Unraveling Local Dust Storm Structure on Mars: The Case of Northern Amazonis During Mars Year 24

Abstract:

On an average Martian afternoon, two or three local dust storms are taking place somewhere on the planet. By definition, these storms range in area from a few square kilometers to hundreds of thousands, rarely surviving from sol to the next. After more than 40 years of observation, a great deal is known about where and when they occur, but very little is known about the structure and dynamics of individual storms.

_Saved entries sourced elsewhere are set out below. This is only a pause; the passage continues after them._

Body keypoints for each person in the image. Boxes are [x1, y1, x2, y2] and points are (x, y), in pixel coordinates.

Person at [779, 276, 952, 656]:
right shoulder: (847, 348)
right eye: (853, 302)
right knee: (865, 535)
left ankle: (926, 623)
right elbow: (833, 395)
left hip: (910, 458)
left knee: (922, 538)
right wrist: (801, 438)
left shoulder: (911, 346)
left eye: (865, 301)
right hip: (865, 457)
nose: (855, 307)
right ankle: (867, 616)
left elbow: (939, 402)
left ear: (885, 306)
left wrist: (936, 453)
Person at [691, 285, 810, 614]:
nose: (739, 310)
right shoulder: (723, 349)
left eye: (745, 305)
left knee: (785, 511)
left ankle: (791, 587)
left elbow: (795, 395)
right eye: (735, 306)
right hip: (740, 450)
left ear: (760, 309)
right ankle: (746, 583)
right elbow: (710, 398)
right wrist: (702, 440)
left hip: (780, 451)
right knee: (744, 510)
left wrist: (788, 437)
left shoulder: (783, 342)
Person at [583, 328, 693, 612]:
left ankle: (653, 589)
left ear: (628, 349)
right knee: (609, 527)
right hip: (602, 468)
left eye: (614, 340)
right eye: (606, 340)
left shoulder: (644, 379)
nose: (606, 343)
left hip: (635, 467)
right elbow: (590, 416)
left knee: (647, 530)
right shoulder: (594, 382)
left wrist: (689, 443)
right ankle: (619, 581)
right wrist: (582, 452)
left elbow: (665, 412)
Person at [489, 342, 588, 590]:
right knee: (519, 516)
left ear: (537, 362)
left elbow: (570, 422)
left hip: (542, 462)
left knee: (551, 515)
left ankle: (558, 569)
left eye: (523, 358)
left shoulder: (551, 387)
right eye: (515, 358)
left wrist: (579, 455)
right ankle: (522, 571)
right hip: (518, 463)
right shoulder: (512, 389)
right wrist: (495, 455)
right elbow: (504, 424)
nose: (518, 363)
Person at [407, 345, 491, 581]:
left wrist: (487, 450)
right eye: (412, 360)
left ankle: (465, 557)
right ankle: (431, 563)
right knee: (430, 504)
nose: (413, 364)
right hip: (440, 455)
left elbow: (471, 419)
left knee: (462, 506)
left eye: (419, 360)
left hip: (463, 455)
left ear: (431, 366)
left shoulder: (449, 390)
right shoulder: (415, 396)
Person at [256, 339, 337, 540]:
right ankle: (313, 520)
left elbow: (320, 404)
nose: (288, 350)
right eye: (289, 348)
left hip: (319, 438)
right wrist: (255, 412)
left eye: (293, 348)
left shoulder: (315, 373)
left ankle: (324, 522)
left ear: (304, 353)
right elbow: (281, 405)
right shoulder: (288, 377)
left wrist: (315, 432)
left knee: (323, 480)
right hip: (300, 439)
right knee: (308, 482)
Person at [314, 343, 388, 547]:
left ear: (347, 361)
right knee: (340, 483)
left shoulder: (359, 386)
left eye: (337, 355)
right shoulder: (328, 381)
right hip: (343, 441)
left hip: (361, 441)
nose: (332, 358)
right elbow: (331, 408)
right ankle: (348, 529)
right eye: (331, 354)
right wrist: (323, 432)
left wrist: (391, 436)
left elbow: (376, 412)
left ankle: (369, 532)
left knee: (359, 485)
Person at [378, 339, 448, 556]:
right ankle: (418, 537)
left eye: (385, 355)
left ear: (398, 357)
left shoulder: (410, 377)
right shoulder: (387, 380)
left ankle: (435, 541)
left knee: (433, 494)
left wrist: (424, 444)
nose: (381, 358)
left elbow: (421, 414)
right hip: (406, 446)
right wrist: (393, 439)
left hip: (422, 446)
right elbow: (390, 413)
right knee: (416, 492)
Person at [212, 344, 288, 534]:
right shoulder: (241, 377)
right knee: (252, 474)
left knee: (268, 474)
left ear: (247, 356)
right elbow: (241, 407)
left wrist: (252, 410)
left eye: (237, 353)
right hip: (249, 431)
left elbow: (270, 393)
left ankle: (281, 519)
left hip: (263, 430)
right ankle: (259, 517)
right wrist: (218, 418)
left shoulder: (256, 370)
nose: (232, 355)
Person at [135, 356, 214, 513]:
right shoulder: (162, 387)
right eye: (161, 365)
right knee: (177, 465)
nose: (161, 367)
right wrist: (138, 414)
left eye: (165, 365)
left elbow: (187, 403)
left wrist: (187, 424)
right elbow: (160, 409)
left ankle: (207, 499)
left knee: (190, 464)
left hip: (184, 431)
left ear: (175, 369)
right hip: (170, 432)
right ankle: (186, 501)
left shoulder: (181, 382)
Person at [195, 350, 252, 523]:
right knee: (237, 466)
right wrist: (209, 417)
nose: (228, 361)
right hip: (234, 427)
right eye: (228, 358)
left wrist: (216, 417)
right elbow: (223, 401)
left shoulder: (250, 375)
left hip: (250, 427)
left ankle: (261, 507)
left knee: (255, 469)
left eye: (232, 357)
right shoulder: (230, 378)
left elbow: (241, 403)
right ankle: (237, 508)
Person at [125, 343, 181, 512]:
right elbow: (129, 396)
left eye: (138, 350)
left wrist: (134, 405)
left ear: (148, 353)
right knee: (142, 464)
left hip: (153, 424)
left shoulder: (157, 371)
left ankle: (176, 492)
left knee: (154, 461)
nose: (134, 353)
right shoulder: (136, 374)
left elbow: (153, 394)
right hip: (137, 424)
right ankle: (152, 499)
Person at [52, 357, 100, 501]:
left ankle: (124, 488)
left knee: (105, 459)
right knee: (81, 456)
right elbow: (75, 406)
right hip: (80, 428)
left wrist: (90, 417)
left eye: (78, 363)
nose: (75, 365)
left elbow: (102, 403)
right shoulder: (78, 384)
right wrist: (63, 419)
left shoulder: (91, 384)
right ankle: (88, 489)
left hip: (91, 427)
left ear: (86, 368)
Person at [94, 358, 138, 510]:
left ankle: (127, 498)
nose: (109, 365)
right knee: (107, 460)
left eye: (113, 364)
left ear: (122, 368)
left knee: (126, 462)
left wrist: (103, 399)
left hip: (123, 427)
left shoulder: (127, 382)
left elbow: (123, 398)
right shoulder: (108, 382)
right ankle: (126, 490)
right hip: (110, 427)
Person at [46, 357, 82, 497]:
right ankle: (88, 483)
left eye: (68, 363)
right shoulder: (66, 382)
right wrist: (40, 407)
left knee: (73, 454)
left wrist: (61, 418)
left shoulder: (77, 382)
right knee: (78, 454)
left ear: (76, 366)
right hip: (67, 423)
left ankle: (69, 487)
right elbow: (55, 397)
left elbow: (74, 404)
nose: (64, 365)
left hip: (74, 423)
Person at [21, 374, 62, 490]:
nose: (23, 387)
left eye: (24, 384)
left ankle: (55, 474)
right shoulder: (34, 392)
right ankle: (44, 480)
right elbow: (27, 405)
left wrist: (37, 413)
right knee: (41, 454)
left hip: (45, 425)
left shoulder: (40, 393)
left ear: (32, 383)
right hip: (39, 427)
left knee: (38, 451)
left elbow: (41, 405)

This contrast in our knowledge about local dust storms results from how they are observed. Daily global mapping of Mars in the visible has enabled an accurate census of storms as well as observation of their morphological diversity. However, even under ideal conditions, an individual storm is only observed by sounder-type instrumentation once or twice (if it is a large enough), providing an incomplete picture of structure of an individual storm.

Early studies of cyclogenesis on Earth had a similar problem. Cyclones were many, but observations of individual cyclones, especially over the ocean, were sparse. The structure and dynamics of cyclones was unraveled by noting similarities in properties between certain classes of cyclones and using observational data to generate composite cyclones that could be analyzed and modeled. Variability within the composite also could be studied.

Here I establish the existence of a well-defined class of Martian local dust storms defined by: (1) occurrence along the axis of the dark albedo feature in northern Amazonis Planitia (36 N, 155 W); (2) not being associated with lifting or cloudiness due to a baroclinic wave/frontal boundary at higher latitude; (3) being textured, that is, having dust clouds with sharp, well-defined features that are thought to indicate their clouds are supplied by the active lifting of dust; (4) having dust clouds organized in well-defined streets indicative of convective rolls. In Mars Year 24, such storms developed on thirteen occasions in northern fall and autumn.
Using data from the Mars Orbiter Camera, Thermal Emission Spectrometer, and Mars Orbiter Laser Altimeter on Mars Global Surveyor, I will present a composite description of the structure of an individual storm of this class and its variability.

This work is supported by NASA's Mars Data Analysis Program (NNX14AM32G).